In the New Testament, God’s people are very seldom referred to by the title Christians, or even believers. The most common title used is brothers, emphasizing membership in one spiritual family. As Paul wrote in Ephesians 2:18, “For through Him [Jesus Christ] we both [Jews and Gentiles] have access by one Spirit to the Father.” Notice that all three persons of the Godhead are represented here. Through Jesus the Son, we have access to the Father by one Spirit.
The next verse reveals the wondrous result: “Now, therefore [because we have access to the Father], you are no longer strangers and foreigners, but fellow citizens with the saints and members of the household of God” (verse 19). The word “household” would be best represented in contemporary English by the word family. Because Christ has gained us access to the Father, we have become members of God’s family.

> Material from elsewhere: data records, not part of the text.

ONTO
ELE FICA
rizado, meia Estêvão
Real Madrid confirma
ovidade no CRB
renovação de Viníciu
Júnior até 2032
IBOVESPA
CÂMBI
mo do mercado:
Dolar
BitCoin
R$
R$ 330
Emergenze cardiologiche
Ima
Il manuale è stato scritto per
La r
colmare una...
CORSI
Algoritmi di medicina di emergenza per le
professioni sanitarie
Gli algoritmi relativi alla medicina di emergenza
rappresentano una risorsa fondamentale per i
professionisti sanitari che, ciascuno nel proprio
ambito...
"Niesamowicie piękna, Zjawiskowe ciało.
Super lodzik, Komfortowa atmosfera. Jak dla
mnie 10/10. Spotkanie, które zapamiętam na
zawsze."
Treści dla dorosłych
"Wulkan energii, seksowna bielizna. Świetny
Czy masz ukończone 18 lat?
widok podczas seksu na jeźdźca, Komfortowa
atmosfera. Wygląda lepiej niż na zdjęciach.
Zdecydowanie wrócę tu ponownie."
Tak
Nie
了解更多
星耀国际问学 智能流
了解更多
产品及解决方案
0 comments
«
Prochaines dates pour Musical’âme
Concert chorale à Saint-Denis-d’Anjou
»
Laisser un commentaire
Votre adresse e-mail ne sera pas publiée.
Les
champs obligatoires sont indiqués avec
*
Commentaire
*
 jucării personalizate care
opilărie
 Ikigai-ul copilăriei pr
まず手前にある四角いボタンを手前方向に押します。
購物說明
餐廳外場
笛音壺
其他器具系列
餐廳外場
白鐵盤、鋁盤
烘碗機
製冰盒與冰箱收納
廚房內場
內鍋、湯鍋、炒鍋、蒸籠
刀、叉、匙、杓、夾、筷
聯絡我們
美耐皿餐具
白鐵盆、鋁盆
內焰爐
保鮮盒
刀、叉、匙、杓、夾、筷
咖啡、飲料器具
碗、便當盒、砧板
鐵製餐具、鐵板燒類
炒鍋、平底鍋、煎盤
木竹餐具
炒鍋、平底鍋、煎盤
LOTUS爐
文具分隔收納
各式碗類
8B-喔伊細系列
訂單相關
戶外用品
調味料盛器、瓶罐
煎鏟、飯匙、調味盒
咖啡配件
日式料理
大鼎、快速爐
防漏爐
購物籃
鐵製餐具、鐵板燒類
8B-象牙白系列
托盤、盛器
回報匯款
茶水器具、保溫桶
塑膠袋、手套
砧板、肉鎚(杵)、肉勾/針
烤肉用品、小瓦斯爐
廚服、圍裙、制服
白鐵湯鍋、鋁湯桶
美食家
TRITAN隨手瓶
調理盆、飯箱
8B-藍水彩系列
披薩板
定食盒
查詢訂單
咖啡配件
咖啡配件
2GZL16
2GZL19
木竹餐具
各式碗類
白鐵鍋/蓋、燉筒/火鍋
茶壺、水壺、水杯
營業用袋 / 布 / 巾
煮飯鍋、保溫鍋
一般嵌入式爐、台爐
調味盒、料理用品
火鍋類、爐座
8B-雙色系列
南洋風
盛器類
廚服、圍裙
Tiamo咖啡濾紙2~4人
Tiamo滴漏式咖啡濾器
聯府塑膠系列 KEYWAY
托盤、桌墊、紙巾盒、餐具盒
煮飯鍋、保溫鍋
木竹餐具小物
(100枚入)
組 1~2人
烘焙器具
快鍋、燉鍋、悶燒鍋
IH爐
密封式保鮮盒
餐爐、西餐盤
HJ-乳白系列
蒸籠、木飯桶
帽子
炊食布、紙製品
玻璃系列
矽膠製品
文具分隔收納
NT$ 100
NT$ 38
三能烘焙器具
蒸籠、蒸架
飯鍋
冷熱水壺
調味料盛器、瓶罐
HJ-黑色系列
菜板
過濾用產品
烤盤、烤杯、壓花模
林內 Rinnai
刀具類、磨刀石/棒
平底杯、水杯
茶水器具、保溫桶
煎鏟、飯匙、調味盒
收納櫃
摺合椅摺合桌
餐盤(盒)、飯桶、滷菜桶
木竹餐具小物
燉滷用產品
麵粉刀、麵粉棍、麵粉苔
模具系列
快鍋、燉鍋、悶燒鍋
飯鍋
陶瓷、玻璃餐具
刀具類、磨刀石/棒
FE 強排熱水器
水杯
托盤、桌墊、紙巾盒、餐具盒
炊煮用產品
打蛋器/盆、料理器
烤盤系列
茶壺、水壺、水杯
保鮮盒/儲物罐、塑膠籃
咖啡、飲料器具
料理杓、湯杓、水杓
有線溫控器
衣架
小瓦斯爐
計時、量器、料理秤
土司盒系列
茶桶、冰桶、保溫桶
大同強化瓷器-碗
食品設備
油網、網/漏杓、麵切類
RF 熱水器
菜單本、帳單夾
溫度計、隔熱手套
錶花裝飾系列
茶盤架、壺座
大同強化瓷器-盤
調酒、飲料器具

The composition of God’s family is determined by each member’s relationship with the Father. In New Testament Greek, there is a very close similarity between the words father and family. The word for “father” is pater; the word for “family” is patria, which is derived from pater. This relationship is brought out clearly in Paul’s prayer:
For this reason I bow my knees to the Father of our Lord Jesus Christ, from whom the whole family in heaven and earth is named. (Ephesians 3:14–15)
There is a direct play here on the words “Father” and “family.” From God the Father (pater), the whole family (patria) in heaven and earth is named. Family comes from fatherhood. Having God as our Father makes us members of His family.